O tópico Biografias de Resistência: Zé Maria do Tomé não só exemplifica, mais dá forças


para todos as informações trazidas pelo autor. Tendo sido um líder comunitário na região do
Baixo Jaguaribe bastante engajado em expor os diversos crimes cometidos pelas grandes
empresas instaladas na região, sendo expropriação de terras e contaminação do lençol
freático alguns deles, Zé Maria foi morto a tiros por um pistoleiro, sendo o maior empresário
da região um dos principais acusados de ser o mandante.

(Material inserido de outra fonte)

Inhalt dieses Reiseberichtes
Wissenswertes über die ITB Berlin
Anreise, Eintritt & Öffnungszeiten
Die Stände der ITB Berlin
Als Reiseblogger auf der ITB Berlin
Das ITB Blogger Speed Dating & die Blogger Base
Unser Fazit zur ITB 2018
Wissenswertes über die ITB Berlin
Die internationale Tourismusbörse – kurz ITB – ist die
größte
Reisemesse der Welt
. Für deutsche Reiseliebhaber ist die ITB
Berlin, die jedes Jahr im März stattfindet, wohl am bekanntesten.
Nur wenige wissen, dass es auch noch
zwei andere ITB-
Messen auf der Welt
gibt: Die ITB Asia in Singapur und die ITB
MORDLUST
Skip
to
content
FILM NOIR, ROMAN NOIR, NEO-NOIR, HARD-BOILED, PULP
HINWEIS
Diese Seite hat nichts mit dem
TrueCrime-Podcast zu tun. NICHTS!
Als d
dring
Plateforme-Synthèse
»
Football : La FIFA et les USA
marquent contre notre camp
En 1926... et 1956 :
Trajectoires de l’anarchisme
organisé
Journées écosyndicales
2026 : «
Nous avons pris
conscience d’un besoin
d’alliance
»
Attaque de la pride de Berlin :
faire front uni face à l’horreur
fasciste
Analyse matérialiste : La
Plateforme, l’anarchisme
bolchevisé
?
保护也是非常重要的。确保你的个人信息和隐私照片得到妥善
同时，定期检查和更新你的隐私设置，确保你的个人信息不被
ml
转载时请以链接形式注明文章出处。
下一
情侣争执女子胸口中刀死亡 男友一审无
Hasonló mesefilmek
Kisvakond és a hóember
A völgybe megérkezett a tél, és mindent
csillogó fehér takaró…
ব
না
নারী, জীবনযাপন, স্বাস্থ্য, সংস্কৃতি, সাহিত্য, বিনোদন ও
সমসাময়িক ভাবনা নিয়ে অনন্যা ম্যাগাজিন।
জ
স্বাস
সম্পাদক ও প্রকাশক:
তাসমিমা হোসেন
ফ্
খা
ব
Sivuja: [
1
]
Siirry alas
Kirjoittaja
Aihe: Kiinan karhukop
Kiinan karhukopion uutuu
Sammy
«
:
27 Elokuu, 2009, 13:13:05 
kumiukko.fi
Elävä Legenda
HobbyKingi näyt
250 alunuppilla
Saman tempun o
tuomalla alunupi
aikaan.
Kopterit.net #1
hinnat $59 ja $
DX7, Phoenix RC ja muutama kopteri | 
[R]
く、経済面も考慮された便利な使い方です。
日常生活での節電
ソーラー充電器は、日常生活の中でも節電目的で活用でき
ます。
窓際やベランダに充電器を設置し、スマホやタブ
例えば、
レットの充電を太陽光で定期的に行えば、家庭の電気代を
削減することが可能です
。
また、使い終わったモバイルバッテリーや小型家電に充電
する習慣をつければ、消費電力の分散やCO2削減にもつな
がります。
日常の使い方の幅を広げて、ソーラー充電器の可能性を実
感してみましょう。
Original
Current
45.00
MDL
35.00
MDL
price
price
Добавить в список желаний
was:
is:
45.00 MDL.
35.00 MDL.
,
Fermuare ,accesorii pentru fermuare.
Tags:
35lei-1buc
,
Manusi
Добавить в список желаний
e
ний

O autor chega a conclusão de que mesmo sendo de extrema relevância para a população
pautas levantadas por indivíduos como Zé Maria, a violência exercida por parte das grandes
empresas naquela região provocam medo na população que em muitos casos durante os
trabalhos de campo se recusaram a participar de espaços em que poderiam se organizar,
buscar soluções e a quebra das velhas estruturas. Todos estão cientes da impunidade e
ausência do estado na resolução de tais questões.

Entre as pautas do Governo Brasileiro no ano de 2021, estão inseridas uma série de
medidas que visam beneficiar e permitir a expansão do agro negócio com a estrutura que o
mesmo apresenta hoje. A grande mídia, como no caso da emissora Rede Globo (a maior do
país) com a propaganda televisiva que traz a mensagem Agro é Pop, contribui para construir
no imaginário da população brasileira uma visão pouco crítica voltada para o agro negócio. O
texto sendo de fácil leitura e permitindo a todos os indivíduos que não estão habituados ao
gênero artigo científico a sua compreensão, possui grande relevância do ponto de vista
didático e cumpre o propósito do autor ao contribuir para a reflexão a respeito da questão
agrária, não apenas da Região do Baixo Jaguaribe. Os métodos utilizados para a produção
do artigo se mostraram bastante eficazes com o trabalho de campo permitindo ao
pesquisador em muitos casos um olhar mais próximo do fenômeno.